Abstract
Many organisms escape from lethal climatological conditions by entering a resistant resting stage called diapause, and it is essential that this strategy remains optimally timed with seasonal change. Climate change therefore exerts selection pressure on traits that regulate phenology, which is expected to cause the evolution of mean diapause timing, but also phenotypic plasticity and bet-hedging strategies. Especially the latter as a strategy to cope with unpredictability is so far little considered in the context of climate change, and it is unknown whether it can readily evolve.

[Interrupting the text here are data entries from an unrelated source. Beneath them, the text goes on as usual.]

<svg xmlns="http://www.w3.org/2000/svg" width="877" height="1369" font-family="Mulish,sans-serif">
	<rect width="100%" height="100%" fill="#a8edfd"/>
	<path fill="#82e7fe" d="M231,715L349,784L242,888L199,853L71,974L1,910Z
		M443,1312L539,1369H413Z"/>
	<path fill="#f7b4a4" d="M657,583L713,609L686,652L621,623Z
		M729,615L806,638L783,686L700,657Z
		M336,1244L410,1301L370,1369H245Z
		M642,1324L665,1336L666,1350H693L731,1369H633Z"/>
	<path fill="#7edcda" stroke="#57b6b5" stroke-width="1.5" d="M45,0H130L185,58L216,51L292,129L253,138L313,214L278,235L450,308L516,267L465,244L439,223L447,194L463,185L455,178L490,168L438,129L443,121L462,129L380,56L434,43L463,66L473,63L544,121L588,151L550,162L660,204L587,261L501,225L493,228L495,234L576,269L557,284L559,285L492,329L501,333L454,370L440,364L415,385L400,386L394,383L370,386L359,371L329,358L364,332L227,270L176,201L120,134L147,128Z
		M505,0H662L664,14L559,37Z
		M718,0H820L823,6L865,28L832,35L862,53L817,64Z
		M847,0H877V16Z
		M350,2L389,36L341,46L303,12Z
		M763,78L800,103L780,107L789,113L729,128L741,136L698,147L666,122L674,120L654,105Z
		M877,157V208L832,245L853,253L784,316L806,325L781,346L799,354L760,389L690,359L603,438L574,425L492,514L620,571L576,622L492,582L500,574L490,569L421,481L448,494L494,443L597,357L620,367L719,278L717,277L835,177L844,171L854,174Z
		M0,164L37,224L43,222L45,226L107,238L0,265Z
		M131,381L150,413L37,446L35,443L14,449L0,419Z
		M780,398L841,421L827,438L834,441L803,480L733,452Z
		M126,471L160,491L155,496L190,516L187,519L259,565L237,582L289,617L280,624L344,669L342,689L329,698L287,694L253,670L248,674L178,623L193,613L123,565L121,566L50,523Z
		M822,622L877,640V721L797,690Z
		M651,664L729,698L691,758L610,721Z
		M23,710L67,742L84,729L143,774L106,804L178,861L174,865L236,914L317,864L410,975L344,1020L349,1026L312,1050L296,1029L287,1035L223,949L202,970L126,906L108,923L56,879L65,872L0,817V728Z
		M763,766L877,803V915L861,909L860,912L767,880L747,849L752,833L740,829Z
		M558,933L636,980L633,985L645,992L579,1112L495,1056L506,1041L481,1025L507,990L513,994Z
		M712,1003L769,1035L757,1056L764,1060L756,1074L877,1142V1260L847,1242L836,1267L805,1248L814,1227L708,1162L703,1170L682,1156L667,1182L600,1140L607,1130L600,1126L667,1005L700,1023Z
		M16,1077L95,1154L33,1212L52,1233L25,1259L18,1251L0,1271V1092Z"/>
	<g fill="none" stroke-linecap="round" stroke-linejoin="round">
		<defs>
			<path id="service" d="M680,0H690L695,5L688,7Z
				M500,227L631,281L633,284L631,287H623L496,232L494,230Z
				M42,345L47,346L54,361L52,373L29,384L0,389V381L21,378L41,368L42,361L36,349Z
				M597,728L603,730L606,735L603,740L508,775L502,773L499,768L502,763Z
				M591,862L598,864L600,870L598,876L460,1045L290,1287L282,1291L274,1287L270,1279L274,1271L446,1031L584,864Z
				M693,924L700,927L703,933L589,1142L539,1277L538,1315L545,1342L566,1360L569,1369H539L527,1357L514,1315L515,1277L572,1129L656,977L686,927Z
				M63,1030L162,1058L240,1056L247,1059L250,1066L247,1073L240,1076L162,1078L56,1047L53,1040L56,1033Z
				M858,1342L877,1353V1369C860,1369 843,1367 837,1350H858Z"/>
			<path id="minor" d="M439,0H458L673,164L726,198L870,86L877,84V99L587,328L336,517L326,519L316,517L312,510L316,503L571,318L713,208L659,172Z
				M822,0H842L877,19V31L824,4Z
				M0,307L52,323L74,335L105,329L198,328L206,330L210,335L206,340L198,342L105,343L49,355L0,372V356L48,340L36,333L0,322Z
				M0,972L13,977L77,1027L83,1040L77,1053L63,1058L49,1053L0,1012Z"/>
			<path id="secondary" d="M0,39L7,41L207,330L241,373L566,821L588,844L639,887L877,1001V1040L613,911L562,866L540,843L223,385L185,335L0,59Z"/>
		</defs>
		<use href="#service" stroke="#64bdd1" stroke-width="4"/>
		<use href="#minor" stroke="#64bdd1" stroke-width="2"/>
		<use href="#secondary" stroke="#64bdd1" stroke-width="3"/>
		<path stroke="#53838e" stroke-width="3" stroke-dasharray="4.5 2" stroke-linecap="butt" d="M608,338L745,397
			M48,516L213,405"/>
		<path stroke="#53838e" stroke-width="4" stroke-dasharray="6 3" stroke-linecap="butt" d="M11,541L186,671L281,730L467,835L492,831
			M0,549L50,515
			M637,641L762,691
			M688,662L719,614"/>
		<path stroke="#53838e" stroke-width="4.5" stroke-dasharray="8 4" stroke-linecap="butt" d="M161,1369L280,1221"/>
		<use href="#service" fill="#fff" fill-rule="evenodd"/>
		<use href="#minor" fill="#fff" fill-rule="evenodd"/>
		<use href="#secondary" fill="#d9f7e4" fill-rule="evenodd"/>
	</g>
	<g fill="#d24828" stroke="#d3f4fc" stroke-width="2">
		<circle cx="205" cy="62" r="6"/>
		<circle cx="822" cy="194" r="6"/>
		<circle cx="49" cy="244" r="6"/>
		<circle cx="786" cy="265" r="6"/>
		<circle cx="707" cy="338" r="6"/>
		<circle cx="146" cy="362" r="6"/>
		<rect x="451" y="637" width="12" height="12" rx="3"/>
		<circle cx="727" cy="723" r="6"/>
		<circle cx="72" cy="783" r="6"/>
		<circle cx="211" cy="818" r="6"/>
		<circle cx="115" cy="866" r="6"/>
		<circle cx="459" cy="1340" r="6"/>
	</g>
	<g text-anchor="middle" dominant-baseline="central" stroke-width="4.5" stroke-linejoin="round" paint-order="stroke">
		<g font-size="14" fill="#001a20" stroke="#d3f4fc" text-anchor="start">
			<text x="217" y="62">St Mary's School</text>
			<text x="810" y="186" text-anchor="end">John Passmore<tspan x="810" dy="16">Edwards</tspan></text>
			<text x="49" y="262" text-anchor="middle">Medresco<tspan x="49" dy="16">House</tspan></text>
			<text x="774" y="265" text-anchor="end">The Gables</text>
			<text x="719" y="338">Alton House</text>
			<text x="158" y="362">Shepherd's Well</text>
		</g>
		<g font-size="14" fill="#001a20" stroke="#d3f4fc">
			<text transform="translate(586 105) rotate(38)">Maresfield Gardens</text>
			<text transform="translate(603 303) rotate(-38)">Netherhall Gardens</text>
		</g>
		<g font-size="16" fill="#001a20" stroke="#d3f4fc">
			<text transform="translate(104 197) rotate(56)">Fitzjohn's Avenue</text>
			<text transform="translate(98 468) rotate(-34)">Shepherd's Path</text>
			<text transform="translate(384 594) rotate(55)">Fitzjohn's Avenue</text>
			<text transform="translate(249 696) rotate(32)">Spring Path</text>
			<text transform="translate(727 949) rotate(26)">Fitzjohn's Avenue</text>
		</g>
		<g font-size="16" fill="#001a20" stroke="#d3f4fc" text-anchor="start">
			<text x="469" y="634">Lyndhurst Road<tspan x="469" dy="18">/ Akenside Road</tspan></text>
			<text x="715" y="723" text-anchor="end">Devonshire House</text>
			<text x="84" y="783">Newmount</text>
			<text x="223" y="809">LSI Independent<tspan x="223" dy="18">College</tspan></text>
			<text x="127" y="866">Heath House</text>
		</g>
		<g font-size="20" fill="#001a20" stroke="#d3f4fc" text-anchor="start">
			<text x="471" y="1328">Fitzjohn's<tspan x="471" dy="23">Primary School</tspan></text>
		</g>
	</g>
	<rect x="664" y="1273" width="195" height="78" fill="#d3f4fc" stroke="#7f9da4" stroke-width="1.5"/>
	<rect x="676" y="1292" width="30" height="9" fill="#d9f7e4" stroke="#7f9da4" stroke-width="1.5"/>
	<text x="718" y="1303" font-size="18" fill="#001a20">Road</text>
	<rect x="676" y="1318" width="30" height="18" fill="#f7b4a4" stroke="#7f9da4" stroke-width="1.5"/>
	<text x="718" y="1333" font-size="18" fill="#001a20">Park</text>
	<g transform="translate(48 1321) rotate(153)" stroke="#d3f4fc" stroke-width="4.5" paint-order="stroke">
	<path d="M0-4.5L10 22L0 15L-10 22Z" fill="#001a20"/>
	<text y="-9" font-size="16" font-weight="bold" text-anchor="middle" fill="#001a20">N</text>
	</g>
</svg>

Contemporary patterns of phenological strategies across a geographic range may provide information about their future evolvability. We thus extracted 447 diapause reaction norms from 57 studies. First, we correlated mean diapause timing with mean winter onset. Then we partitioned the reaction norm variance into a temporal component (phenotypic plasticity) and among-offspring variance (diversified bet-hedging) and correlated this variance composition with predictability of winter onset. Contrary to our expectation, mean diapause timing correlated only weakly with mean winter onset, as populations at high latitudes failed to track early onsets. Variance among offspring was also limited and correlated only weakly with environmental predictability, indicating little scope for bet-hedging. We conclude that evolutionary constraints limit the evolvability of phenological traits in a rapidly changing climate.